───── Vorliegender Text ─────
Das Forschungsschiff traf im November 1898 im Antarktischen Meer ein und drang dann in Richtung des Enderbylandes auf dem Siebten Kontinent vor. Anschließend durchquerte die „Valdivia“ den Indischen Ozean mit Kurs Nordost bis zur indonesischen Insel Sumatra. Ihre weitere Reise führte über Ceylon und die Malediven beziehungsweise Seychellen nach Deutsch-Ostafrika und durch das Rote Meer und Mittelmeer zurück nach Hamburg, wo die Heimkehrer am 1. Mai 1899 begeistert empfangen wurden. Die wissenschaftliche Ausbeute der Fahrt über 32.000 Seemeilen war so überwältigend, dass die Herausgabe des 24 Bände umfassenden Forschungsberichtes erst 1940 abgeschlossen werden konnte. Vanhöffen steuerte dabei den Band drei über die Medusen bei, der 1902 erschien.

Vom Eis eingeschlossen
Zum selben Zeitpunkt absolvierte der Zoologe bereits seine dritte Erkundungsfahrt. Die erste deutsche Südpolar-Expedition unter der Leitung von Drygalski war am 11. August 1901 gestartet – an diesem Tag verließ der Dreimastschoner mit Schraubenantrieb „Gauß“ den Hafen von Kiel. An Bord des 1,2 Millionen Mark teuren, neu gebauten eistauglichen Forschungsschiffes befanden sich neben Drygalski und Vanhöffen noch 30 weitere Wissenschaftler. Nunmehr sollte das bislang kaum befahrene Gebiet zwischen dem Kerguelen-Archipel und der Antarktis erkundet werden.
─────
Aufgabe: Führe den Text über die deutschen Forschungsfahrten im Anschluss an seinen letzten Satz fort. Die Einträge haben keinen Bezug zum Text über die deutschen Forschungsfahrten.
───── Aufgeführte Einträge ─────
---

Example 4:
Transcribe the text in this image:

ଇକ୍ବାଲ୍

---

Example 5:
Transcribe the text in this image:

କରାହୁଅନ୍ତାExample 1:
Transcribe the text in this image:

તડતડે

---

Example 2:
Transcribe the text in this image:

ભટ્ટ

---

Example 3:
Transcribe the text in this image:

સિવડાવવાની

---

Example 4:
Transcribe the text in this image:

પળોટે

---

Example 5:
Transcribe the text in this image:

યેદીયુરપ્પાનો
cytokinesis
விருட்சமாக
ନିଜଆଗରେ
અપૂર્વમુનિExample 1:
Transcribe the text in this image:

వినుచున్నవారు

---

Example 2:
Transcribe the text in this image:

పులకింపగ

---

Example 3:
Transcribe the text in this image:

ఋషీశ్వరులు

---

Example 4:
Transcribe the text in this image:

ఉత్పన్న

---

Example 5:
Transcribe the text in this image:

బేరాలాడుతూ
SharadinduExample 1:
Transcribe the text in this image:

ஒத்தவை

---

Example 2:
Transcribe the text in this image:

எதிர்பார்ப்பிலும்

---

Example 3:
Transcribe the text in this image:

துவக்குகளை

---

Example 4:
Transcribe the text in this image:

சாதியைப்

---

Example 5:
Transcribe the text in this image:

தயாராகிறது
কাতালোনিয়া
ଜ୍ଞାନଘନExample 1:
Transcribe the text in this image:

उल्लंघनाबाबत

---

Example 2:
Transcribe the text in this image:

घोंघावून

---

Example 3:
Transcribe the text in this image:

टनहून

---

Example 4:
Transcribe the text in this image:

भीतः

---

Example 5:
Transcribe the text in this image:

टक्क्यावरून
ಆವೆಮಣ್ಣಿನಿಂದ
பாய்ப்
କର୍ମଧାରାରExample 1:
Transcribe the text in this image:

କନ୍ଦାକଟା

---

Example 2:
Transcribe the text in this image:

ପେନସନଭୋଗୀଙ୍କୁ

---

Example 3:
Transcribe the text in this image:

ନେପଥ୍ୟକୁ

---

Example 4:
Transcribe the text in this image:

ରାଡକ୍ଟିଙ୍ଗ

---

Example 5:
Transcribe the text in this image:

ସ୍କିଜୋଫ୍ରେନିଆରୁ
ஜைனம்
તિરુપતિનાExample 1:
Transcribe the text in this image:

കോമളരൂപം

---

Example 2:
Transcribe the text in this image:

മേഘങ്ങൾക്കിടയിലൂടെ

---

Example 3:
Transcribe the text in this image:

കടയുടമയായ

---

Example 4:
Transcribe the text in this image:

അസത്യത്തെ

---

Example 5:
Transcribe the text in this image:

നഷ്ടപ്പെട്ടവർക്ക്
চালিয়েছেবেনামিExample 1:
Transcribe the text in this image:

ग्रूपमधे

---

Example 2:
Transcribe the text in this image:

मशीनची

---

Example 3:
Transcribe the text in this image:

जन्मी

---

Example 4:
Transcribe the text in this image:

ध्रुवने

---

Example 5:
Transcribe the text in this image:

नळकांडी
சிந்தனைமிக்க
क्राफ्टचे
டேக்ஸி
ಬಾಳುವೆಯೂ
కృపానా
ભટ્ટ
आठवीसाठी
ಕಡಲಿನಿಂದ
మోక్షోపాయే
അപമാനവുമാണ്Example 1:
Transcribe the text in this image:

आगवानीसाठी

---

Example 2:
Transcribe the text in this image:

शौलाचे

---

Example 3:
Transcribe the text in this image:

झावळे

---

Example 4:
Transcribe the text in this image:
─────
Antwort:
Am 21. Februar 1902 tauchte erstmals unbekanntes Land am Horizont auf. Dieses lag südlich der Davis-See und erhielt den Namen „Kaiser-Wilhelm-II.-Land“. Wenige Tage später wurde die „Gauß“ 50 Seemeilen vor der Küste vom Eis eingeschlossen. Dort steckte sie bis zum 8. Februar 1903 fest, während ihre Besatzung etliche Schlittenfahrten in die Umgebung unternahm. Darüber hinaus gelangen Drygalski mehrere Ballonaufstiege, die zur Entdeckung des Vulkans Gaußberg führten.

Da die Reichsregierung keine Mittel für eine Fortsetzung der Forschungsfahrt bereitstellte, endete diese am 23. November 1903 mit dem Einlaufen in Kiel. Die Ergebnisse der Gauß-Expedition wurden in 20 Bänden publiziert. Band 15 stammte dabei von Vanhöffen.

1906 wurde der inzwischen recht prominente Zoologe als Kustos an das Zoologische Museum in Berlin berufen. Außerdem übernahm er später noch die Leitung der Herausgabe der wissenschaftlichen Ergebnisse der „Valdivia“-Expedition sowie das Amt des Schriftführers der Deutschen Zoologischen Gesellschaft. Dieses konnte Vanhöffen jedoch nur kurz ausüben, weil er am 14. Juni 1918 während eines Erholungsurlaubs im ostpreußischen Legitten an Lungenentzündung starb – wahrscheinlich verursacht durch die damals grassierende Spanische Grippe, welche am Ende mehr Todesopfer forderte als die Kampfhandlungen des gesamten Ersten Weltkrieges.